While branded content is probably the most exciting and rapidly growing marketing medium right now, the industry is being sluggish when it comes to measuring the success of its shiny new output. We’ve lamented this before and suggested some basic common sense approaches to planning and evaluating content. But there are still few even tacitly agreed metrics, benchmarks or methodologies, which means clients and agencies are starting from scratch each time they release video content, if they even consider measurement at all.

It seems that this situation has been exacerbated by media spend, or rather lack of it. The beauty for clients making their first forays into content is that they can make a film and then simply release it out into the wilds of YouTube, to be discovered and loved by millions. No large media bill to justify, no need for research.

But of course the wilds of YouTube are a treacherous and unpredictable place, and shiny branded content, however attractive and gorgeous and entertaining it may be, can disappear into the swamp if its intended audience doesn't know it's there.

Some time after its release, this happens.

Marketing Director (loudly, urgently, to anyone in the vicinity): 'How did that gorgeous, tantalising, shiny film perform?' 
Nearest Marketing Exec: 'Gulp' (no tracking, but I can check the YouTube views...of which there are... five). 'Err, we got five views boss' 
MD: Why only five? 
NME: 'Err, well, maybe it was too long?'

No distribution budget, no measurement, equals no chance, no learning and evolutionary disaster for content.

The good news though is that this is incredibly easy to rectify as the success of content can be measured in EXACTLY the same way as any other marketing activity. If you can measure a medium as broad and broadcast as the faithful old telly ad then surely online video measurement is a relative doddle, what with all the extra measurable bells and whistles available online. It just needs a leetle judicious investment and you will be able to answer all your questions and secure more budget for the all-important distribution of the next film.

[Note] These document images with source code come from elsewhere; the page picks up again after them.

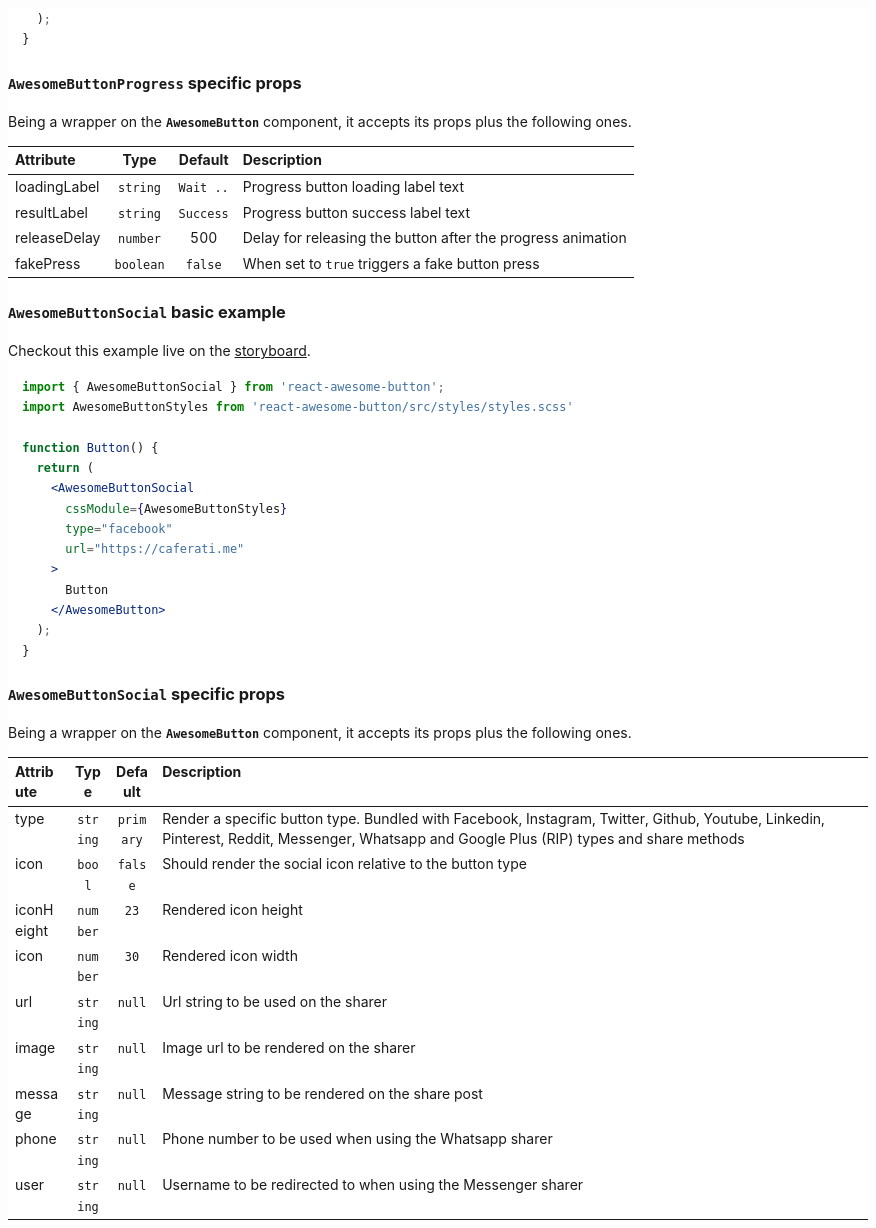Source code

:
 ```jsx
    );
  }
```

### `AwesomeButtonProgress` specific props

Being a wrapper on the **`AwesomeButton`** component, it accepts its props plus the following ones.

| Attribute    |   Type    |  Default  | Description                                                 |
| :----------- | :-------: | :-------: | :---------------------------------------------------------- |
| loadingLabel | `string`  | `Wait ..` | Progress button loading label text                          |
| resultLabel  | `string`  | `Success` | Progress button success label text                          |
| releaseDelay | `number`  |    500    | Delay for releasing the button after the progress animation |
| fakePress    | `boolean` |  `false`  | When set to `true` triggers a fake button press             |

### `AwesomeButtonSocial` basic example

Checkout this example live on the [storyboard](https://caferati.me/demo/react-awesome-button/storybook/?selectedKind=AwesomeButtonSocial&selectedStory=Facebook).

```jsx
  import { AwesomeButtonSocial } from 'react-awesome-button';
  import AwesomeButtonStyles from 'react-awesome-button/src/styles/styles.scss'

  function Button() {
    return (
      <AwesomeButtonSocial
        cssModule={AwesomeButtonStyles}
        type="facebook"
        url="https://caferati.me"
      >
        Button
      </AwesomeButton>
    );
  }
```

### `AwesomeButtonSocial` specific props

Being a wrapper on the **`AwesomeButton`** component, it accepts its props plus the following ones.

| Attribute    |   Type    |  Default  | Description                                                 |
| :----------- | :-------: | :-------: | :---------------------------------------------------------- |
| type         | `string`  | `primary` | Render a specific button type. Bundled with Facebook, Instagram, Twitter, Github, Youtube, Linkedin, Pinterest, Reddit, Messenger, Whatsapp and Google Plus (RIP) types and share methods |
| icon         | `bool`    | `false`   | Should render the social icon relative to the button type |
| iconHeight   | `number`  | `23`      | Rendered icon height |
| icon         | `number`  | `30`      | Rendered icon width |
| url          | `string`  | `null`    | Url string to be used on the sharer |
| image        | `string`  | `null`    | Image url to be rendered on the sharer |
| message      | `string`  | `null`    | Message string to be rendered on the share post |
| phone        | `string`  | `null`    | Phone number to be used when using the Whatsapp sharer |
| user         | `string`  | `null`    | Username to be redirected to when using the Messenger sharer |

Familiar research methodologies including online interviews, both pre and post engagement with control cells, community forums and buzz metrics can all uncover a wealth of insight into the performance of your content. Research could reveal the effect the content has on brand preference or consideration, how it’s building personality, or driving intent to purchase. Being online you can also track how people arrived at the content (were they previously on a competitor site for example) and if they’re likely to share it with friends, right through to brochure downloads or even purchase.

Essentially with bespoke research you can get to a much more rounded and useful picture than the one dimensional YouTube view count, which may not even be relevant depending on your primary objectives. With the KPIs set and the results lining up in an orderly manner from a trusted source we can really start to see and justify the value of great content to ourselves and our boards. Content is not the Wild West nor should it lose itself in wilds of YouTube. It needs to pull on its big boy pants and measure itself up against the other media. It's not that hard.